Saraya Takeshi, Tamura Masaki, Kasuga Keisuke, Fujiwara Masachika, Takizawa Hajime
Department of Respiratory Medicine Kyorin University School of Medicine Tokyo Japan.
Respirol Case Rep. 2019 Feb 4;7(3):e00403. doi: 10.1002/rcr2.403. eCollection 2019 Apr.

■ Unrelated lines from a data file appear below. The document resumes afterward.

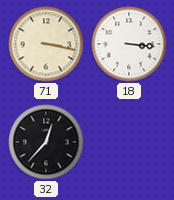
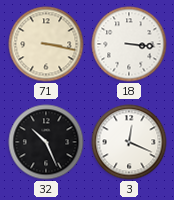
32: 12:37 -> 10:26
3: none -> 12:19
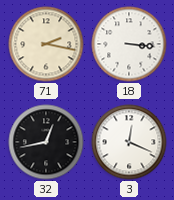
71: 3:17 -> 2:17
32: 10:26 -> 12:43
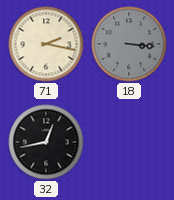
18 dial: white -> grey
3: 12:19 -> none
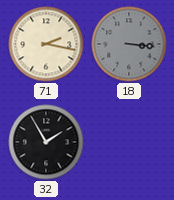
32: 12:43 -> 1:55
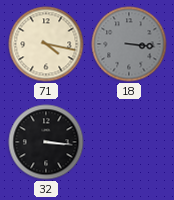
71: 2:17 -> 4:17
32: 1:55 -> 3:16
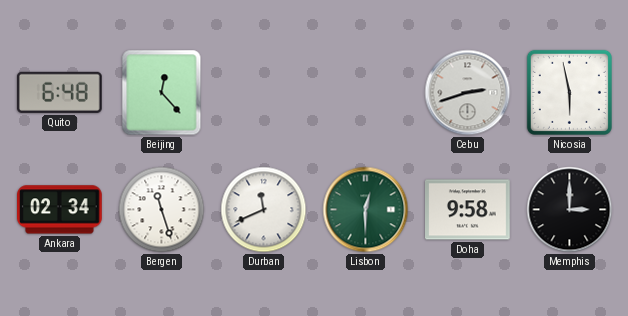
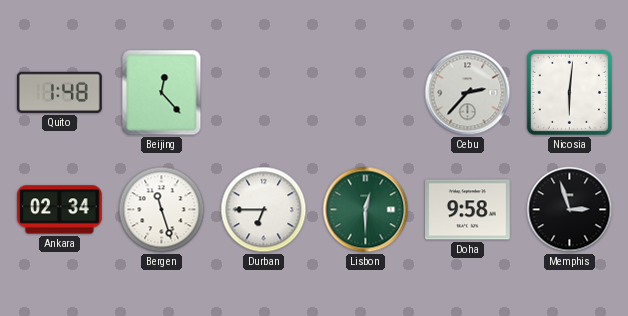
Quito: 6:48 -> 1:48
Cebu: 2:42 -> 2:37
Nicosia: 5:58 -> 6:01
Durban: 11:41 -> 6:45
Memphis: 3:00 -> 2:57
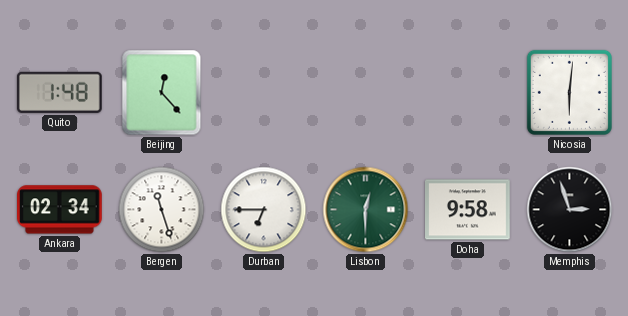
Cebu: 2:37 -> none
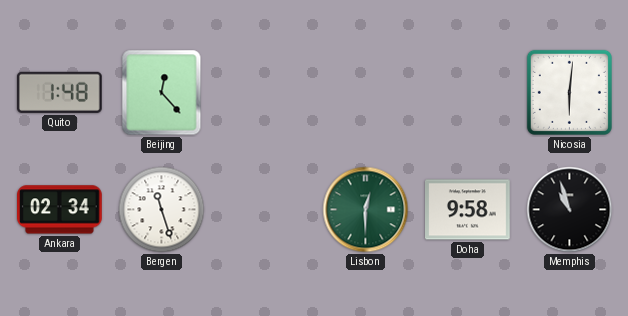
Durban: 6:45 -> none
Memphis: 2:57 -> 10:57
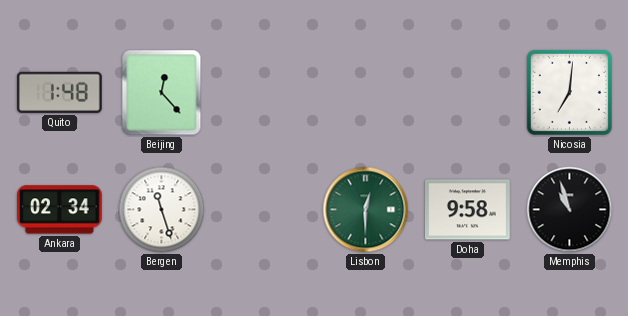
Nicosia: 6:01 -> 7:01
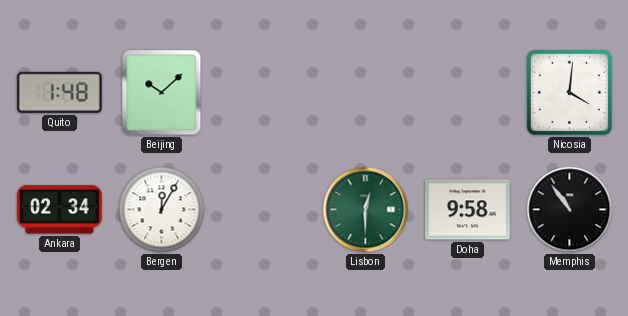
Beijing: 12:23 -> 10:08
Nicosia: 7:01 -> 4:01
Bergen: 11:27 -> 12:05
Memphis: 10:57 -> 10:54
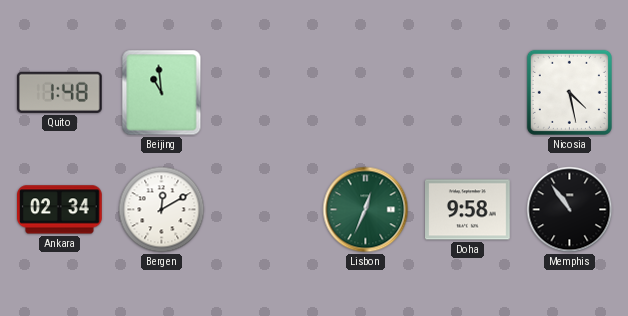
Beijing: 10:08 -> 10:59
Nicosia: 4:01 -> 4:28
Bergen: 12:05 -> 12:10
Lisbon: 12:30 -> 12:34
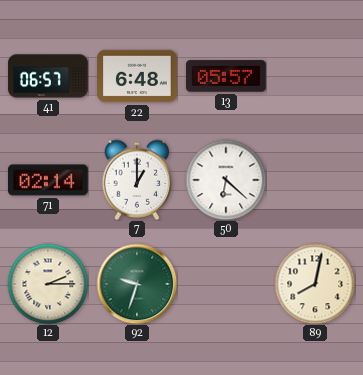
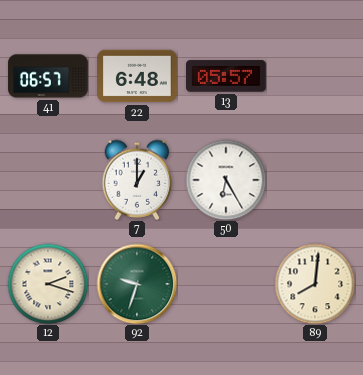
71: 02:14 -> none
50: 6:22 -> 6:25
12: 2:15 -> 2:18
89: 8:02 -> 8:01
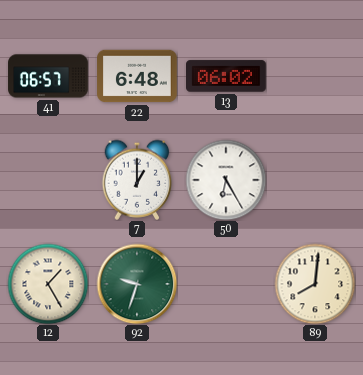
13: 05:57 -> 06:02
12: 2:18 -> 1:25
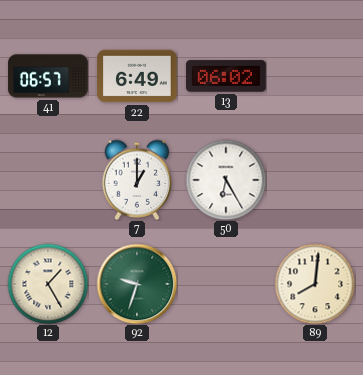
22: 6:48 -> 6:49
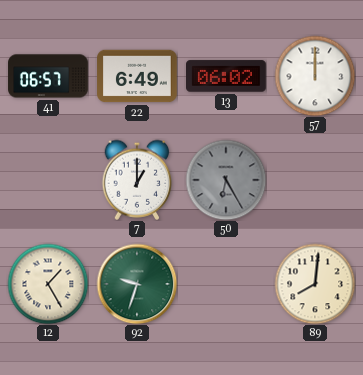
57: none -> 12:00
50 dial: white -> grey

A 58-year-old man presented with a two-month history of facial erythema and dry cough. Physical examination revealed typical cutaneous manifestations of dermatomyositis (DM), including heliotrope rash and shawl sign. A chest X-ray revealed a 4-cm mass in the right middle lung. After bronchoscopy and investigation of auto-antibodies, he was diagnosed with co-occurring transcriptional intermediary factor 1-gamma (TIF1-γ) positive DM and lung adenocarcinoma. He was administered oral prednisolone for subsequent muscle weakness, but developed TIF1-γ positive DM-associated oropharyngeal dysphagia complicated by spontaneous oesophageal rupture and died from progression of chemoresistant lung cancer.
一名58岁男性,有两个月的面部红斑和干咳病史。体格检查发现了皮肌炎(DM)的典型皮肤表现,包括向阳疹和披肩征。胸部X线显示右中肺有一个4厘米的肿块。经过支气管镜检查和自身抗体检测,他被诊断为同时患有转录中介因子1-γ(TIF1-γ)阳性的皮肌炎和肺腺癌。他随后因肌肉无力接受口服泼尼松龙治疗,但出现了TIF1-γ阳性皮肌炎相关的口咽吞咽困难,并并发自发性食管破裂,最终死于化疗耐药性肺癌的进展。